Quel che non solo lo stalinismo, ma anche tutte le tendenze democratiche antistaliniste (anarchiche, trotskiste, maoiste, guevariste ecc.), non compresero e non vollero accettare è il fatto che il fascismo rappresentava, prima di tutto sul piano politico e poi su quello economico e sociale, esattamente la forma apertamente dichiarata del potere dittatoriale della classe borghese dominante, cioè quell’ultimo stadio dello sviluppo del capitalismo che Lenin definì imperialismo. Lo stadio dei grandi monopoli, della massima concentrazione economica e finanziaria e, conseguentemente, della centralizzazione politica rappresentata dallo Stato, anche se questo Stato – per ragioni di propaganda ideologica e di giustificazione della seconda guerra imperialista mondiale – si presentava, e si presenta, con le forme della democrazia, dell’elezionismo e del parlamentarismo, quando in realtà tutte le grandi decisioni politiche, economiche e sociali vengono prese al di fuori del parlamento e, spesso, al di sopra dei governanti in carica.
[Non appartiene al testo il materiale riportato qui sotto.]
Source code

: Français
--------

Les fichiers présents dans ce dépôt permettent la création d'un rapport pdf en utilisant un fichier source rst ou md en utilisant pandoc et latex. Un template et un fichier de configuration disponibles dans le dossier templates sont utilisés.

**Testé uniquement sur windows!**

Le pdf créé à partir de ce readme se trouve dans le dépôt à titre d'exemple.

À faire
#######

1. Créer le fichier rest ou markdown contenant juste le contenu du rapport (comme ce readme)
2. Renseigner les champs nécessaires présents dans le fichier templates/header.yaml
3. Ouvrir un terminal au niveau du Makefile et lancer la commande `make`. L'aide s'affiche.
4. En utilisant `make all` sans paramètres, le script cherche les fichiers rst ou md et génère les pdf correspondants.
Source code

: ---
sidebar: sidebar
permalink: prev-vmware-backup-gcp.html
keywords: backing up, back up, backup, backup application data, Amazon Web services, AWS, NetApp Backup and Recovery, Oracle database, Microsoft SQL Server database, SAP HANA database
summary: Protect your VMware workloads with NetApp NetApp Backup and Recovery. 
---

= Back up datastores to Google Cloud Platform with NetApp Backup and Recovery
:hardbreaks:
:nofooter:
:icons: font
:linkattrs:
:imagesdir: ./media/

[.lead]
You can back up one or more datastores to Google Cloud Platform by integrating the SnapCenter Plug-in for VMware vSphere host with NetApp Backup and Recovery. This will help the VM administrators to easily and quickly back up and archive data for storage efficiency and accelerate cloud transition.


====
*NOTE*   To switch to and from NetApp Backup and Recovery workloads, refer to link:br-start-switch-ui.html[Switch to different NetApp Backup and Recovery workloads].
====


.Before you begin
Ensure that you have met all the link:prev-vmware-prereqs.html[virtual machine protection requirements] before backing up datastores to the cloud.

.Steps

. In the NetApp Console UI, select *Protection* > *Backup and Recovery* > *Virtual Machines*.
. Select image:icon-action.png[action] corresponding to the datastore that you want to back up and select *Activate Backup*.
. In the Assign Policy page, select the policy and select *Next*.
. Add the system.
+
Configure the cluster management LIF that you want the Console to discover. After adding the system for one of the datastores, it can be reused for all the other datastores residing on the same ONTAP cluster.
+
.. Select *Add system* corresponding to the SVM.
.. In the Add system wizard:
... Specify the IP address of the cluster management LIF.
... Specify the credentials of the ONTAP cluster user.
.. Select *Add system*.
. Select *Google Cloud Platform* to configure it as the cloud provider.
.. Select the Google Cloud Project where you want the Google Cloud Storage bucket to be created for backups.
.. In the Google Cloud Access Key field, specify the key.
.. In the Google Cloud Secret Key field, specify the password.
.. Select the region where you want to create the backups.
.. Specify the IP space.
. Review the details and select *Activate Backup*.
In realtà, le democrazie post-fasciste non hanno nulla in comune con la democrazia liberale del primi del Novecento; in questo senso la guerra per ripristinare la democrazia contro il fascismo non ha raggiunto il suo obiettivo, poiché il fascismo è stato sì vinto militarmente, ma politicamente e socialmente ha stravinto perché la politica fondante delle democrazie post-fasciste è quella della collaborazione di classe istituzionalizzata, quella che soltanto un potere politico altamente centralizzato può applicare. L’imperialismo, perciò, non è soltanto concentrazione economica e finanziaria, esprimendo in questo modo il massimo di potere attraverso i monopoli, i trust, i cartelli internazionali; è allo stesso tempo il controllo politico e sociale delle masse proletarie, con relativa repressione dei gruppi o strati “incontrollati” o “incontrollabili”, e tale controllo non può essere esercitato se non da un potere politico estremamente centralizzato. Le istituzioni democratiche non sono, quindi, che l’«ufficio pubblicità» del potere totalitario non solo del capitale in genere, ma soprattutto del grande capitale, quello stesso grande capitale che ha sostenuto, foraggiato e investito di potere governativo il fascismo di ieri, salvo eliminarlo nel momento in cui il mantenimento del potere da parte della classe borghese richiedeva un coinvolgimento diretto delle grandi masse proletarie, prima per mobilitarle sui fronti della guerra, poi su quelli della ricostruzione e della espansione rinnovata del capitalismo. L’inganno democratico continua a nascondere il vero volto del totalitarismo borghese, finché il cumulo delle contraddizioni e delle crisi di questa società non farà esplodere il tappo che trattiene il magma vulcanico rappresentato da uno sviluppo delle forze produttive non più limitabile: sarà, nuovamente, l’ora della grande alternativa storica, o guerra imperialista o rivoluzione proletaria. Non sarà più l’ottobre fascista, sarà l’Ottobre rosso e rivoluzionario.

 


 

(1) Cfr. Rapporto sul fascismo, IV Congresso dell’I.C. XII seduta, 16 novembre 1922. In Amadeo Bordiga, Scritti 1911-1926, vol. 7, FAB, Formia 2017, p. 526.

(2) Ibidem, p. 527.

(3) Cfr. A. Bordiga, Il movimento dannunziano, “Prometeo”, nn. 1 e 2, gennaio e febbraio 1924. Ripubblicato da Edizioni il comunista, novembre 2020, Il movimento dannunziano (Fiume, il fascismo e il proletariato), in www.pcint.org.

(4) Cfr. Proletari senza rivoluzione, di Renzo del Carria, Savelli, vol. IV (1922-1948), Roma 1975, pp. 24-25.

(5) Cfr. Rapporto sul fascismo, cit., p. 533.